8. Tot slot is de rechtbank van oordeel dat het beroep op artikel 8 van het EVRM en artikel 7 van het Handvest niet kan slagen. Uit vaste jurisprudentie van de Afdeling13 volgt dat de afgifte van een document als bedoeld in artikel 9 van de Vw geen verdere strekking heeft dan dat het bestaan van rechtmatig verblijf als gemeenschapsonderdaan wordt bevestigd. Een beroep op artikel 8 van het EVRM (of artikel 7 van het Handvest) kan nooit leiden tot afgifte van het gevraagde document. Het beroep van eiseres op de uitspraak van de Afdeling van 21 februari 2019 kan niet tot een ander oordeel leiden. Uit deze uitspraak volgt slechts dat verweerder in procedures zoals deze de bevoegdheid heeft om ambtshalve te beoordelen of een vreemdeling aanspraak heeft op een reguliere verblijfsvergunning op grond van artikel 8 van het EVRM en niet dat verweerder daartoe ook verplicht is. Als eiseres haar aanspraak op verblijf met het oog op artikel 8 van het EVRM beoordeeld wenst te zien, kan zij een daartoe strekkende aanvraag indienen.

9. Het beroep is ongegrond.

10. Voor een proceskostenveroordeling bestaat geen aanleiding.

Beslissing

De rechtbank verklaart het beroep ongegrond.
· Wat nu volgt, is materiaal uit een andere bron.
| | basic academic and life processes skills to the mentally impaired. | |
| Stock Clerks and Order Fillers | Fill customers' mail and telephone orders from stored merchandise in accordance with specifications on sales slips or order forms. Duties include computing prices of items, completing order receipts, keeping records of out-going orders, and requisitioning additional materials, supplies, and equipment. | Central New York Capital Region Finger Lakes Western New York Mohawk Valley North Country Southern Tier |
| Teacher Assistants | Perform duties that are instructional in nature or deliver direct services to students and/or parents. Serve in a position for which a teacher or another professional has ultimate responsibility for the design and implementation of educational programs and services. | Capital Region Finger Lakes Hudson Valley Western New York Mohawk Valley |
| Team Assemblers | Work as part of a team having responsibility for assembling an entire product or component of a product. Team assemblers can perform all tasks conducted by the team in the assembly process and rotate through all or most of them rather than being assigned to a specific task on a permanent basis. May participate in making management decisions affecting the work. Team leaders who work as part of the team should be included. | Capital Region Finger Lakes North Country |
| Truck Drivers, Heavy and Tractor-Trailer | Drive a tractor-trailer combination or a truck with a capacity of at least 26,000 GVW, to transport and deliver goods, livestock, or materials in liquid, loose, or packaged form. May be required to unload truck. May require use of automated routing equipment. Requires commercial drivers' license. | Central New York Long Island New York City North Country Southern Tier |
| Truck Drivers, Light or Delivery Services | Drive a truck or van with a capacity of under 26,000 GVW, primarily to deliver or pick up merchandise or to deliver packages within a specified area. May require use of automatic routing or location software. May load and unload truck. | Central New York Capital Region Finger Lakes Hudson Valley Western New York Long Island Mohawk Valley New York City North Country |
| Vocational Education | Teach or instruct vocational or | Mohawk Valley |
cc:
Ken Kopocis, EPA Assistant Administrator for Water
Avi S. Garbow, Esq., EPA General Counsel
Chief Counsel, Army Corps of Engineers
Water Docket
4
Deze uitspraak is gedaan door mr. C. van Boven-Hartogh, rechter, in aanwezigheid van mr. A.A. Dijk, griffier. De beslissing is in het openbaar uitgesproken op 11 juni 2020.

Afschrift verzonden aan partijen op:

Rechtsmiddel

Tegen deze uitspraak kan binnen vier weken na de dag van verzending daarvan hoger beroep worden ingesteld bij de Afdeling bestuursrechtspraak van de Raad van State.

1Vreemdelingenwet 2000

2Verdrag betreffende de werking van de Europese Unie

3Arrest van het Hof van Justitie van de Europese Unie (hierna: Hof) van 10 mei 2017, ECLI:EU:C:2017:354

4Besluit van de Staatsecretaris van Justitie en Veiligheid van 21 juni 2018, nummer WBV 2018/4, houdende wijziging van de Vreemdelingencirculaire 2000

5Vreemdelingencirculaire 2000

6Vreemdelingenbesluit 2000

7Uitspraak van deze rechtbank, zittingsplaats Amsterdam, van 1 juli 2019 (AWB 19/3124, AWB 19/1203, niet gepubliceerd) en een uitspraak van deze rechtbank, zittingsplaats Utrecht, van 4 juli 2019 (ECLI:NL:RBDHA:2019:6672)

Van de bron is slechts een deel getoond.